By Richard Anderson, Jackson Hole, Wyoming
November 21, 2011

Hunters found the frozen body of a man partially buried in snow Saturday morning on a steep slope above Cache Creek.

Teton County Sheriff’s deputies have tentatively identified the body as that of a 59-year-old male from Dallas. They are not releasing the name until his identity has been identified and his family can be notified.

“There’s no sign of trauma or anything,” the department’s Sgt. Todd Stanyon said Sunday. He predicted cause of death would be found to be natural or accidental.

Stanyon said hunters came upon the body at 9:15 a.m. Saturday. It was partially buried in snow and frozen, and it had been there for “a week or more,” Stanyon said.

The body was found about 1,300 vertical feet directly above the Cache Creek parking area, Stanyon said, on the north side of the canyon, about three-quarters of a mile to a mile from the road. The spot is not near any established trail or development, he said.

It took sheriff’s deputies and hour and a half to two hours to respond to the call and hike to the location of the body, Stanyon said. The department closed the Cache Creek road for several hours while search and rescue personnel were on the scene.

A notice posted at 1:07 p.m. on the sheriff’s department website announced the road had reopened.

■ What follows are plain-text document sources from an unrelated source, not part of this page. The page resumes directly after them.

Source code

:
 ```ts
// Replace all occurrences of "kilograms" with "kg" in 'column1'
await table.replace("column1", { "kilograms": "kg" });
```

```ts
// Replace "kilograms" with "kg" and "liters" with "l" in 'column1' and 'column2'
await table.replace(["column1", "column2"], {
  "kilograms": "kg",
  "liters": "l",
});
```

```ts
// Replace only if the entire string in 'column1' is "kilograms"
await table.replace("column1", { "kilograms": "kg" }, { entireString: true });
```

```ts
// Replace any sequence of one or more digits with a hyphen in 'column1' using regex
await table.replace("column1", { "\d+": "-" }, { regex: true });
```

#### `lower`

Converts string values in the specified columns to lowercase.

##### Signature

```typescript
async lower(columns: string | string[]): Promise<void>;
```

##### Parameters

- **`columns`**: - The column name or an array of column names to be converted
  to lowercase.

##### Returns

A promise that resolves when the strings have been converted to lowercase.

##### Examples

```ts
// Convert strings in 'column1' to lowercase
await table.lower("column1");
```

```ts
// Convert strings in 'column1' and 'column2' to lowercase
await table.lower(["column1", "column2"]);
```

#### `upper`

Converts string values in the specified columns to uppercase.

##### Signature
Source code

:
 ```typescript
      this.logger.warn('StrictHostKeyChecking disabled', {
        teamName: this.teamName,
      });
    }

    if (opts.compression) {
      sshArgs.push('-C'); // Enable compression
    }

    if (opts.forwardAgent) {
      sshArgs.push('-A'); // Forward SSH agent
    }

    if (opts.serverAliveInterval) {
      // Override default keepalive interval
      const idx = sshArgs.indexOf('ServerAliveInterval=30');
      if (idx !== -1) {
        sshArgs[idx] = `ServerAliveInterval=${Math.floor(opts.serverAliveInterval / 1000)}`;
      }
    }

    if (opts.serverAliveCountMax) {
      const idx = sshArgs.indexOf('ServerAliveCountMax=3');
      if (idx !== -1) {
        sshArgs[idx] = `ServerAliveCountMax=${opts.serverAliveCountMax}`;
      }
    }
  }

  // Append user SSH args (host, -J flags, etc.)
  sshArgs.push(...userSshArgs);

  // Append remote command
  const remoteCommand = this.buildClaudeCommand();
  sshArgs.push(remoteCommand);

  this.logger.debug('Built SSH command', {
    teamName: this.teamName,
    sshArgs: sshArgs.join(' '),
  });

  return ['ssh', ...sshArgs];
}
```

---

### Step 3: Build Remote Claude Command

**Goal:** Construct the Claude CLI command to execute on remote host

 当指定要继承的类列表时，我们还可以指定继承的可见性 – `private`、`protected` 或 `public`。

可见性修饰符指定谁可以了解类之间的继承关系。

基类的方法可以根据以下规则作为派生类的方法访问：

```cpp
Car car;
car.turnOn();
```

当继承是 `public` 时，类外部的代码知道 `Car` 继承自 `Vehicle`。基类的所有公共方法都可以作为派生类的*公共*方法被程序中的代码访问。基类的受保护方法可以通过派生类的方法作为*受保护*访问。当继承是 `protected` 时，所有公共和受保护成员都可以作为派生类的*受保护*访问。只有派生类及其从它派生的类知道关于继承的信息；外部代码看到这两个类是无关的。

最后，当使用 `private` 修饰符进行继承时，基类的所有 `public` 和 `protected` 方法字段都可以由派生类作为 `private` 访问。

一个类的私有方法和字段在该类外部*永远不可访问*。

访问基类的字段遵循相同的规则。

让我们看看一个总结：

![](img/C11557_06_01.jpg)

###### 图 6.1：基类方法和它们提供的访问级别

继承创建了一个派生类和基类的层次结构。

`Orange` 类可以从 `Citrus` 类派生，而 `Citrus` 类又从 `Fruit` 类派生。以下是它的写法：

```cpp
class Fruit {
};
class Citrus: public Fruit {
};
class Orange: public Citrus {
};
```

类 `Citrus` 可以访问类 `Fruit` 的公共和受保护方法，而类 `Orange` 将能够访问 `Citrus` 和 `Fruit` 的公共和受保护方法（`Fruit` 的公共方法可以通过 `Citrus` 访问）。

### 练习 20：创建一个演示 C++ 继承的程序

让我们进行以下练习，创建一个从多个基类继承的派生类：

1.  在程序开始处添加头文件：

Stanyon expects authorities will try to perform an autopsy today. Toxicology reports could take several weeks, he said.

The man was found with personal belongings — “typical day-hike kinds of things,” Stanyon said — but little to suggest any definitive reason why he was where he was or what he was doing at the time of his death. He was not a hunter, Stanyon said.

“We don’t know if he had a camp,” he said, though one could be buried in the snow that has fallen in the past week to 10 days.